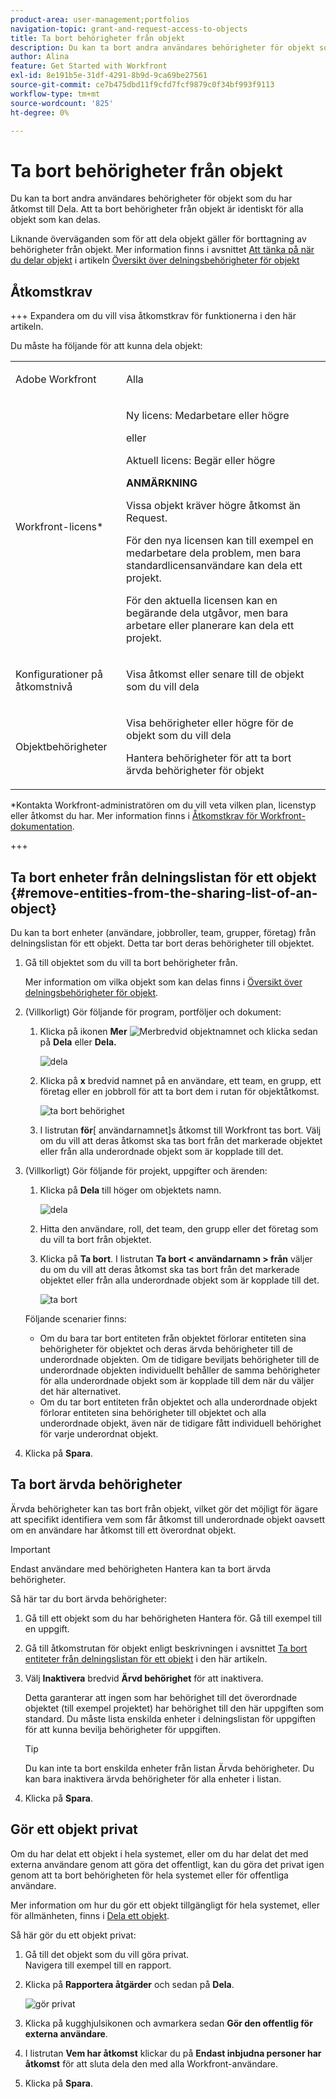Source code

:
 ```yaml
---
product-area: user-management;portfolios
navigation-topic: grant-and-request-access-to-objects
title: Ta bort behörigheter från objekt
description: Du kan ta bort andra användares behörigheter för objekt som du har åtkomst till Dela. Att ta bort behörigheter från objekt är identiskt för alla objekt som kan delas.
author: Alina
feature: Get Started with Workfront
exl-id: 8e191b5e-31df-4291-8b9d-9ca69be27561
source-git-commit: ce7b475dbd11f9cfd7fcf9879c0f34bf993f9113
workflow-type: tm+mt
source-wordcount: '825'
ht-degree: 0%

---
```


# Ta bort behörigheter från objekt

<!--Audited: 01/2024-->

Du kan ta bort andra användares behörigheter för objekt som du har åtkomst till Dela. Att ta bort behörigheter från objekt är identiskt för alla objekt som kan delas.

Liknande överväganden som för att dela objekt gäller för borttagning av behörigheter från objekt. Mer information finns i avsnittet [Att tänka på när du delar objekt](../../workfront-basics/grant-and-request-access-to-objects/sharing-permissions-on-objects-overview.md#consider) i artikeln [Översikt över delningsbehörigheter för objekt](../../workfront-basics/grant-and-request-access-to-objects/sharing-permissions-on-objects-overview.md)

## Åtkomstkrav

+++ Expandera om du vill visa åtkomstkrav för funktionerna i den här artikeln.


Du måste ha följande för att kunna dela objekt:

<table style="table-layout:auto"> 
 <col> 
 <col> 
 <tbody> 
  <tr> 
   <td role="rowheader">Adobe Workfront</td> 
   <td> <p>Alla </p> </td> 
  </tr> 
  <tr> 
   <td role="rowheader">Workfront-licens*</td> 
   <td> <p>Ny licens: Medarbetare eller högre</p>
   eller  
   <p>Aktuell licens: Begär eller högre</p>
   <p><b>ANMÄRKNING</b></p>

<p>Vissa objekt kräver högre åtkomst än Request. </p>

<p>För den nya licensen kan till exempel en medarbetare dela problem, men bara standardlicensanvändare kan dela ett projekt.</p>

<p>För den aktuella licensen kan en begärande dela utgåvor, men bara arbetare eller planerare kan dela ett projekt.</p> 
   </td> 
  </tr> 
  <tr> 
   <td role="rowheader">Konfigurationer på åtkomstnivå</td> 
   <td> <p>Visa åtkomst eller senare till de objekt som du vill dela</p> </td> 
  </tr> 
  <tr> 
   <td role="rowheader">Objektbehörigheter</td> 
   <td> <p>Visa behörigheter eller högre för de objekt som du vill dela</p> <p>Hantera behörigheter för att ta bort ärvda behörigheter för objekt</p>  </td> 
  </tr> 
 </tbody> 
</table>

*Kontakta Workfront-administratören om du vill veta vilken plan, licenstyp eller åtkomst du har. Mer information finns i [Åtkomstkrav för Workfront-dokumentation](/help/quicksilver/administration-and-setup/add-users/access-levels-and-object-permissions/access-level-requirements-in-documentation.md).

+++

## Ta bort enheter från delningslistan för ett objekt {#remove-entities-from-the-sharing-list-of-an-object}

Du kan ta bort enheter (användare, jobbroller, team, grupper, företag) från delningslistan för ett objekt. Detta tar bort deras behörigheter till objektet.

1. Gå till objektet som du vill ta bort behörigheter från.

   Mer information om vilka objekt som kan delas finns i [Översikt över delningsbehörigheter för objekt](../../workfront-basics/grant-and-request-access-to-objects/sharing-permissions-on-objects-overview.md).

1. (Villkorligt) Gör följande för program, portföljer och dokument:

   1. Klicka på ikonen **Mer** ![Mer](assets/more-icon.png)bredvid objektnamnet och klicka sedan på **Dela** eller **Dela.**

      ![dela](assets/share-a-document-350x160.png)

   1. Klicka på **x** bredvid namnet på en användare, ett team, en grupp, ett företag eller en jobbroll för att ta bort dem i rutan för objektåtkomst.

      ![ta bort behörighet](assets/remove-permissions-on-portfolio.png)

   1. I listrutan **för**&#x200B;[ användarnamnet]s åtkomst till Workfront tas bort. Välj om du vill att deras åtkomst ska tas bort från det markerade objektet eller från alla underordnade objekt som är kopplade till det.

1. (Villkorligt) Gör följande för projekt, uppgifter och ärenden:

   1. Klicka på **Dela** till höger om objektets namn.

      ![dela](assets/new-share-button.png)
   1. Hitta den användare, roll, det team, den grupp eller det företag som du vill ta bort från objektet.
   1. Klicka på **Ta bort**.
I listrutan **Ta bort &lt; användarnamn > från** väljer du om du vill att deras åtkomst ska tas bort från det markerade objektet eller från alla underordnade objekt som är kopplade till det.

      ![ta bort](assets/remove-permissions-on-project-nwe-350x479.png)

   Följande scenarier finns:

   * Om du bara tar bort entiteten från objektet förlorar entiteten sina behörigheter för objektet och deras ärvda behörigheter till de underordnade objekten. Om de tidigare beviljats behörigheter till de underordnade objekten individuellt behåller de samma behörigheter för alla underordnade objekt som är kopplade till dem när du väljer det här alternativet.
   * Om du tar bort entiteten från objektet och alla underordnade objekt förlorar entiteten sina behörigheter till objektet och alla underordnade objekt, även när de tidigare fått individuell behörighet för varje underordnat objekt.

1. Klicka på **Spara**.

<!--
## Remove permissions from several objects in bulk

You can remove entities (users, job roles, teams, groups, companies) from several objects at a time when you bulk select them in a list.

>[!NOTE]
>
>You cannot view what access entities have for all the objects selected when you select them in bulk. You must know which entity you want to remove from the sharing of the objects selected before removing their permissions.

1. Go to the list of objects that you want to share.

   For information about which objects can be shared, see [Overview of sharing permissions on objects](../../workfront-basics/grant-and-request-access-to-objects/sharing-permissions-on-objects-overview.md).

1. Select several objects in the list, then click the **Share** icon ![share icon](assets/share-icon.png)at the top of the list. 
1. Type the name of the user, role, team, group, or company for which you want to remove the access in the **Edit `<Object Name>` access to** field. 
1. From the access drop-down menu, select **No Access**.

   ![remove in bulk](assets/no-access-option-removing-permissions-bulk-tasks-nwe-350x166.png)

1. In the `<User Name>`'s Workfront access will be removed from this drop-down menu, select whether you want their access to be removed just from the objects that you have selected, or from all other children objects associated with it.  
   The following scenarios exist:

   * If you remove the entity only from the object, that entity loses their permissions on the object, and their inherited permissions to the children objects. If they were previously granted permissions to the children items individually, they retain the same permissions on all children objects associated with it when you select this option.&nbsp;
   * If you remove the entity from the object and all the children objects, that entity loses their permissions to the object as well as all children objects, even when they were previously given individual permission on each child object.

   **Example:** Select whether to remove permissions to just the tasks you selected in a list, or to the issues and documents attached to the tasks as well.

   ![access](assets/remove-permissions-bulk-drop-down-for-attached-objects-nwe-350x96.png)

1. (Optional) To change permissions in bulk for several objects, select another level of sharing for the selected entity.

   For example, if they have Manage permissions, select Contribute or View instead. 

1. Click **Save**.

-->

## Ta bort ärvda behörigheter

Ärvda behörigheter kan tas bort från objekt, vilket gör det möjligt för ägare att specifikt identifiera vem som får åtkomst till underordnade objekt oavsett om en användare har åtkomst till ett överordnat objekt.

>[!IMPORTANT]
>
>Endast användare med behörigheten Hantera kan ta bort ärvda behörigheter.

Så här tar du bort ärvda behörigheter:

1. Gå till ett objekt som du har behörigheten Hantera för. Gå till exempel till en uppgift.
1. Gå till åtkomstrutan för objekt enligt beskrivningen i avsnittet [Ta bort entiteter från delningslistan för ett objekt](#remove-entities-from-the-sharing-list-of-an-object) i den här artikeln.
1. Välj **Inaktivera** bredvid **Ärvd behörighet** för att inaktivera.

   Detta garanterar att ingen som har behörighet till det överordnade objektet (till exempel projektet) har behörighet till den här uppgiften som standard. Du måste lista enskilda enheter i delningslistan för uppgiften för att kunna bevilja behörigheter för uppgiften.

   >[!TIP]
   >
   >Du kan inte ta bort enskilda enheter från listan Ärvda behörigheter. Du kan bara inaktivera ärvda behörigheter för alla enheter i listan.

1. Klicka på **Spara**. 

## Gör ett objekt privat

Om du har delat ett objekt i hela systemet, eller om du har delat det med externa användare genom att göra det offentligt, kan du göra det privat igen genom att ta bort behörigheten för hela systemet eller för offentliga användare. 

Mer information om hur du gör ett objekt tillgängligt för hela systemet, eller för allmänheten, finns i [Dela ett objekt](../../workfront-basics/grant-and-request-access-to-objects/share-an-object.md).

Så här gör du ett objekt privat:

1. Gå till det objekt som du vill göra privat.\
   Navigera till exempel till en rapport.
1. Klicka på **Rapportera åtgärder** och sedan på **Dela**.

   ![gör privat](assets/report-permissions-make-private-nwe-350x477.png)

1. Klicka på kugghjulsikonen och avmarkera sedan **Gör den offentlig för externa användare**.
1. I listrutan **Vem har åtkomst** klickar du på **Endast inbjudna personer har åtkomst** för att sluta dela den med alla Workfront-användare.
1. Klicka på **Spara**.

- **ACTIVITY**:
The total wanted is the number of lines in the entries above that contain "exempel". Give it alone.

- **OUTPUT FOR THIS TASK**:
4